_WORK REQUEST_. Nothing but the lines from the one containing "subscription service in" through the last line of the data below should be returned, each copied exactly.
....
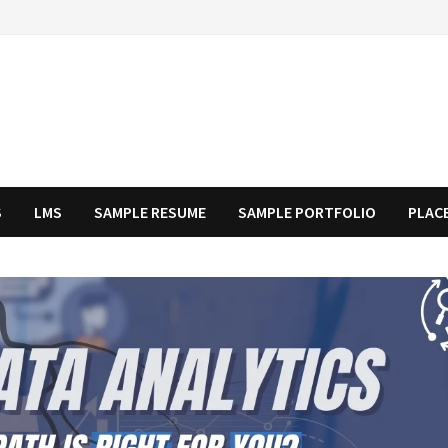
S
LMS
SAMPLE RESUME
SAMPLE PORTFOLIO
PLAC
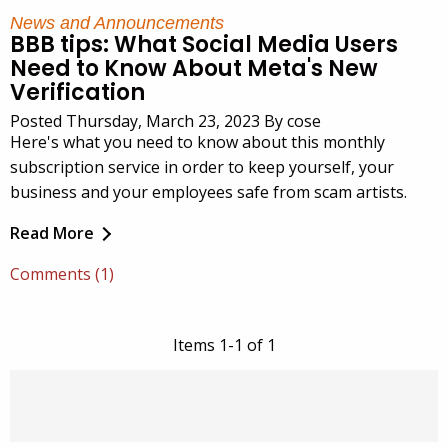
News and Announcements
BBB tips: What Social Media Users
Need to Know About Meta's New
Verification
Posted Thursday, March 23, 2023 By cose
Here's what you need to know about this monthly
subscription service in order to keep yourself, your
business and your employees safe from scam artists.
Read More
Comments (1)
Items 1-1 of 1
....
_RESPONSE TO THE EXERCISE_.
subscription service in order to keep yourself, your
business and your employees safe from scam artists.
Read More
Comments (1)
Items 1-1 of 1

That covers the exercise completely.